La lecture des flux institutionnels est sans ambiguïté : les institutions locales ont vendu 54,4 milliards KRW nets, les programmes algorithmiques 40,0 milliards KRW nets. Une divulgation réglementaire concernant l’acquisition de titres dans une entité tierce a par ailleurs été détectée dans les filings DART (Data Analysis, Retrieval and Transfer System, le registre officiel des déclarations boursières en Corée). Ce type d’annonce constitue généralement un événement à suivre plutôt qu’un catalyseur immédiat.

La configuration technique — forte hausse suivie de flux de distribution — est un signal classique de prudence à court terme sur le marché coréen.


Les prix spot mémoire confirment le cycle

Au-delà des flux d’une séance, les données de prix spot mémoire publiées cette semaine renforcent le cadre structurel.

  • DRAM DDR4 et DDR5 : +3 % en une semaine
  • NAND flash : +9,6 % en une semaine

Ces chiffres, suivis par les principaux acteurs institutionnels sur la Corée (KRX data, DRAMeXchange), signalent que le cycle de reprise des prix mémoire n’est pas seulement une thèse — il devient un flux de revenus mesurable. Pour un fabricant comme SK Hynix, dont la rentabilité sur le DRAM et le NAND représente l’essentiel du résultat opérationnel, chaque point de progression des prix spot se traduit directement en marge.

Par ailleurs, la relaxation des contrôles à l’exportation sur les substrats InP (phosphure d’indium), composants clés des modules d’interconnexion photonique (CPO) pour les datacenters à très haute densité, constitue un signal secondaire à surveiller pour les valeurs de la chaîne optique coréenne.
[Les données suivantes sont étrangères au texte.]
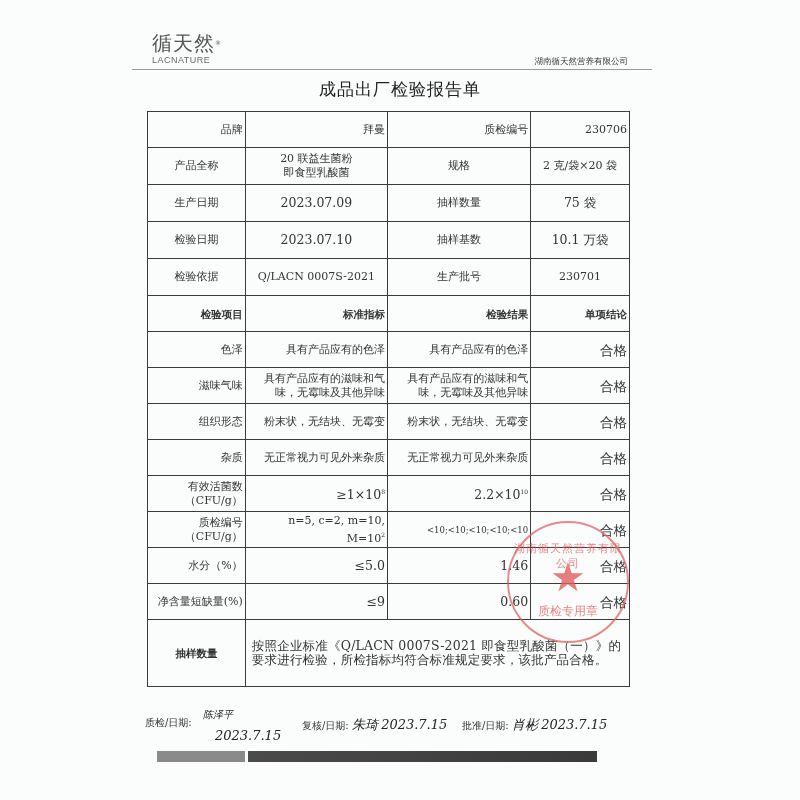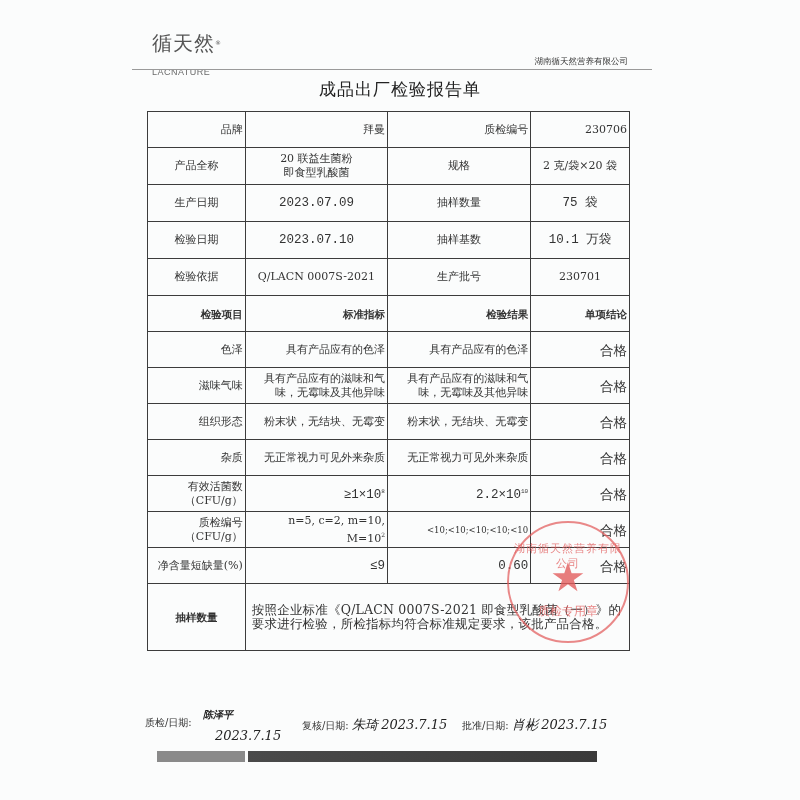--- a/index.html
+++ b/index.html
@@ -3,54 +3,54 @@
 <meta charset="utf-8">
 <style>
   html, body { margin:0; padding:0; }
   body {
     width:800px; height:800px; background:#fbfcfc; position:relative; overflow:hidden;
     font-family:"DejaVu Serif", serif; color:#2a2a2a;
   }
   .logo { position:absolute; left:152px; top:32px; }
   .logo-cn { font-family:"DejaVu Sans", sans-serif; font-size:20px; color:#555; letter-spacing:1px; line-height:22px; }
   .logo-cn sup { font-size:6px; vertical-align:top; }
-  .logo-en { font-family:"Liberation Sans", sans-serif; font-size:9px; color:#6a6a6a; letter-spacing:0.5px; line-height:10px; margin-top:13px; }
+  .logo-en { font-family:"Liberation Sans", sans-serif; font-size:9px; color:#6a6a6a; letter-spacing:0.5px; line-height:10px; margin-top:1px; }
   .company { position:absolute; right:172px; top:56px; font-family:"DejaVu Sans", sans-serif; font-size:8.5px; color:#333; }
   .header-rule { position:absolute; left:132px; right:148px; top:69px; height:1px; background:#9a9a9a; }
   .doc-title { position:absolute; left:0; right:0; top:78px; text-align:center; font-family:"DejaVu Sans", sans-serif; font-size:17px; color:#222; letter-spacing:1px; }
 
   table.report {
     position:absolute; left:147px; top:111px; width:483px;
     border-collapse:collapse; table-layout:fixed;
     font-size:11px; color:#333;
   }
   table.report td { border:1.3px solid #3c3c3c; text-align:center; vertical-align:middle; padding:0 2px; line-height:14px; }
   .c1 { width:97px; } .c2 { width:141px; } .c3 { width:142px; } .c4 { width:98px; }
   tr.r38 td { height:36px; }
   tr.r37 td { height:35px;text-align:right; }
   .hd { font-weight:bold; font-family:"DejaVu Sans", sans-serif; font-size:10.5px; }
   .pass { font-size:13.5px; font-family:"DejaVu Sans", sans-serif; }
-  .big { font-size:12.5px;font-family:Liberation Mono, monospace; }
+  .big { font-size:12.5px; }
   .sm { font-size:8.5px; white-space:nowrap; }
   sup { font-size:6px; }
   .concl-text { text-align:left !important; font-size:12.5px; line-height:30px; padding:2px 6px !important; letter-spacing:0.2px; }
   tr.concl td { height:62px; }
 
   .stamp {
     position:absolute; left:507px; top:521px; width:118px; height:118px; border-radius:50%;
     border:2.5px solid rgba(226,92,92,0.72); pointer-events:none;
   }
   .stamp-top { position:absolute; left:0; right:0; top:18px; text-align:center; color:rgba(226,92,92,0.75); font-family:"DejaVu Sans", sans-serif; font-size:11px; letter-spacing:1px; }
   .stamp-star { position:absolute; left:0; right:0; top:34px; text-align:center; color:rgba(226,92,92,0.8); font-size:40px; line-height:40px; }
   .stamp-bottom { position:absolute; left:0; right:0; top:80px; text-align:center; color:rgba(226,92,92,0.75); font-family:"DejaVu Sans", sans-serif; font-size:12px; }
 
   .sign-row { position:absolute; top:716px; font-family:"DejaVu Sans", sans-serif; font-size:10px; color:#333; }
   .hand { font-family:"DejaVu Serif", serif; font-style:italic; color:#222; font-size:13px; }
   .s1 { left:145px; }
-  .s1 .hand-name { position:absolute; left:58px; top:-8px; white-space:nowrap; font-size:10px;font-weight:bold; }
+  .s1 .hand-name { position:absolute; left:58px; top:-8px; white-space:nowrap; font-size:10px; }
   .s1 .hand-date { position:absolute; left:70px; top:12px; white-space:nowrap; }
   .s2 { left:302px; white-space:nowrap; }
   .s3 { left:462px; white-space:nowrap; }
   .footer-bar { position:absolute; left:157px; top:751px; width:440px; height:11px;
     background:linear-gradient(to right,#8a8a8a 0,#8a8a8a 88px,#fbfcfc 88px,#fbfcfc 91px,#4a4a4a 91px,#3a3a3a 100%); }
 </style>
 </head>
 <body>
 
 <div class="logo">
@@ -144,20 +144,26 @@
   <tr class="r37">
     <td>
           <div>质检编号</div>
           <div>（CFU/g）</div>
         </td>
     <td><span>n=5, c=2, m=10, M=10</span><sup>2</sup></td>
     <td class="sm">&lt;10;&lt;10;&lt;10;&lt;10;&lt;10</td>
     <td class="pass">合格</td>
   </tr>
   <tr class="r37">
+    <td>水分（%）</td>
+    <td class="big">≤5.0</td>
+    <td class="big">1.46</td>
+    <td class="pass">合格</td>
+  </tr>
+  <tr class="r37">
     <td>净含量短缺量(%)</td>
     <td class="big">≤9</td>
     <td class="big">0.60</td>
     <td class="pass">合格</td>
   </tr>
   <tr class="concl">
     <td class="hd">抽样数量</td>
     <td colspan="3" class="concl-text">按照企业标准《Q/LACN 0007S-2021 即食型乳酸菌（一）》的要求进行检验，所检指标均符合标准规定要求，该批产品合格。</td>
   </tr>
 </tbody>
Ce que les investisseurs internationaux doivent surveiller demain

Le marché coréen entre dans une phase où la concentration sectorielle impose une discipline de sélection. Trois points de vérification pour la séance du 16 juin :

  1. Les flux étrangers sur Samsung Electronics : une réduction des ventes nettes en dessous de 300 milliards KRW signalerait une stabilisation.
  2. La vitesse d’approche de SK Hynix vers 2 500 000 KRW : ce niveau de prix est surveillé comme seuil technique par les modèles quantitatifs locaux.
  3. La tenue de la largeur de marché : si le nombre de valeurs passant les screeners de qualité tombe en dessous de 50, le rally devient encore plus concentré — et donc plus fragile.

Le régime actuel favorise les porteurs de positions établies dans l’univers AI-mémoire et MLCC plus que les acheteurs en momentum à court terme. Les 6,4 billions KRW de flux entrants dans les ETF semi-conducteurs coréens entre le 27 mai et le 12 juin signalent qu’une partie significative du rebond est portée par des capitaux de suivi — ce qui crée une asymétrie à la baisse en cas de déception.


Les données de prix et de flux citées dans cet article proviennent de la base de données locale Research OS alimentée par KRX et les déclarations DART, avec une date de mise à jour au 15 juin 2026. Les informations sur les prix spot mémoire sont issues des compilations hebdomadaires des screeners sectoriels coréens.